ジャパニーズ・イングリッシュではダメですか?!

 世界がグローバル化し、英語は言語や文化を異にする人々の間で共通語(リンガ・フランカ)として使われています。そこではネイティブ英語とは異なる独自のユニークな英語を堂々と話す人もいます。しかし、日本人はジャパニーズ・イングリッシュをネガティブに捉え、英語コミュニケーションに消極的であることが指摘されています。そこで、最近の英語学習やリンガ・フランカ英語の理論や研究を踏まえて、日本人の言語態度を考察し、文化間コミュニケーション能力を向上させるための取り組みを提案します。

書誌情報など

(1) 柴田美紀, 横田秀樹. 英語教育の素朴な疑問:教えるときの「思い込み」から考える. くろしお出版, 2014, 235p, ISBN978-4-87424-616-0.

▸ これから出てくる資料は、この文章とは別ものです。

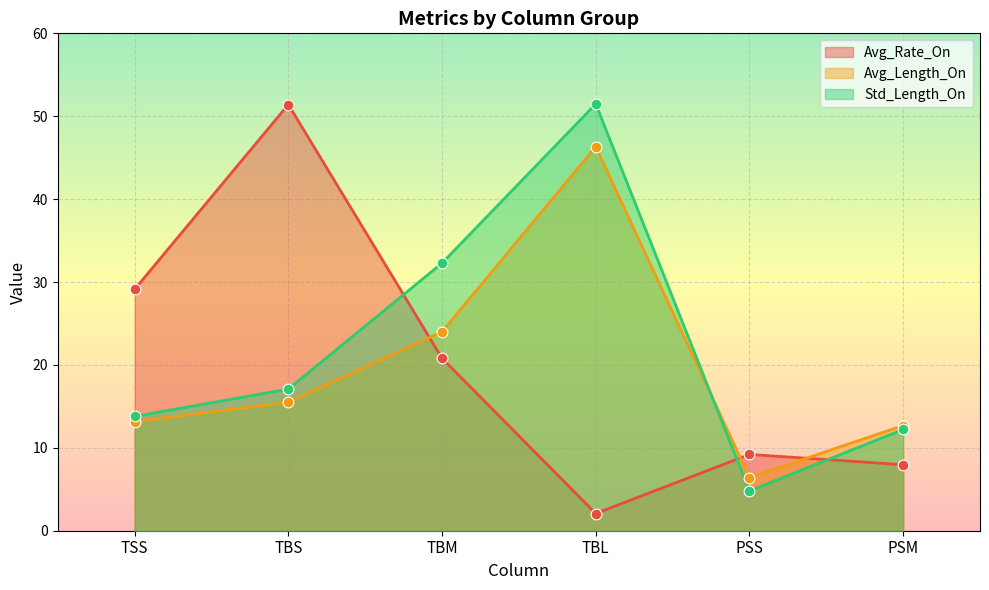

Which series has the largest total across all categories?

Std_Length_On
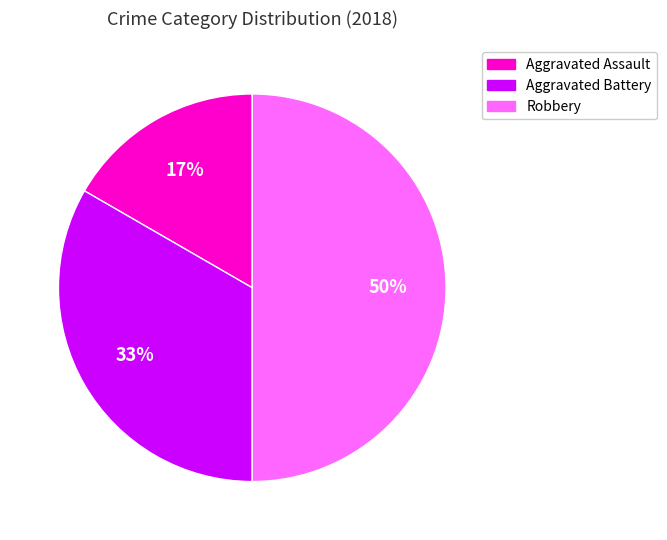

Rank the categories by value from lowest to highest.

Aggravated Assault, Aggravated Battery, Robbery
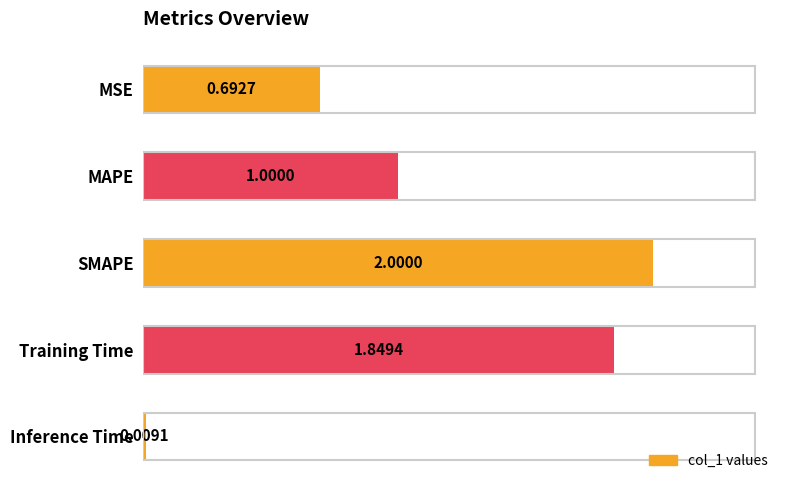

List the labels in order of value, largest first.

SMAPE, Training Time, MAPE, MSE, Inference Time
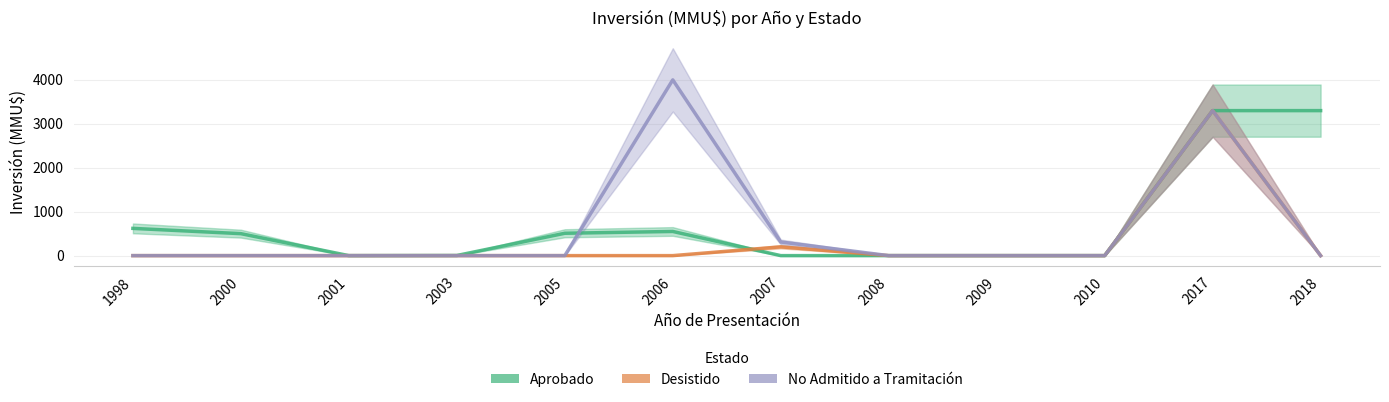

What is the highest value of the No Admitido a Tramitación series?

4000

(2) 柴田美紀. 英語教育における言語態度への取組み:学習英語とリンガ・フランカ 英語. アジア英語研究. 2015, vol.17, p.30-50.

研究者プロフィール

柴田 美紀 (しばた みき)
准教授・博士(第二言語習得と語学教育)
大学院総合科学研究科 人間文化研究講座
研究分野 人文学 / 言語学 / 外国語教育

 

 母語を習得した後に学習する言語を第二言語と呼ぶことがあります。日本人の多くは日本語が母語で、小学校あるいは中学校で外国語として学習を始める英語が第二言語となります。母語習得と外国語(第二言語)学習の大きな違いは、母語は知らないうちに身についており、特別な事情が無い限り誰もがネイティブになる一方、外国語は思うように上達せず個人差があることです。

 

 

 外国語の上達が難しい原因のひとつとして、母語と第二言語の言語的な違いが考えられます。例えば、英語の授業で、英語の語順が日本語と違うことや英語には冠詞があることなどを学習します。日本語と違う、あるいは日本語にない文法規則は理解するのが難しかったり、英語で話すときに間違えたりします。また、同じ日本人でも英語の上達に個人差が生まれる原因として言語態度(例:「ネイティブの英語が正しい」)や学習動機(例:「将来、留学したい」)等があります。

 

 

 こうした外国語学習も含め第二言語習得に関わる「なぜ?」を研究するのが第二言語習得研究(Second Language Acquisition: SLA)の分野です。SLAの研究結果は外国語教育に貴重な示唆を与えてくれます。例えば、授業で英語のゲームをする理由として、「生徒が楽しそうだから」というのは科学的根拠がありませんが、第二言語習得の研究や理論に基づいた目的を持って行えば、学習の促進につながります。英語の授業で行っている練習やアクティビティの目的や効果を、第二言語習得研究とその理論から具体的に見直すことをねらいとした本が (1) です。

 

 

 世界がグローバル化する中で英語はリンガ・フランカ(共通語)としての役割を果たしています。それに伴ってネイティブの英語(イギリス英語やアメリカ英語)とは異なる英語が生まれおり、文化間コミュニケーションではそうした英語で十分意思疎通ができています。ところが、日本では未だネイティブの英語が絶対視され、ジャパニーズ・イングリッシュを含め非母語話者の英語に対してネガティブです。 (2) の論文では、こうした日本人英語学習者の言語態度を英語教育でどのように改革していくべきかを提案しています。

 

 

この記事は、学術・社会連携室と広報グループが作成し、2016年に公開したものです。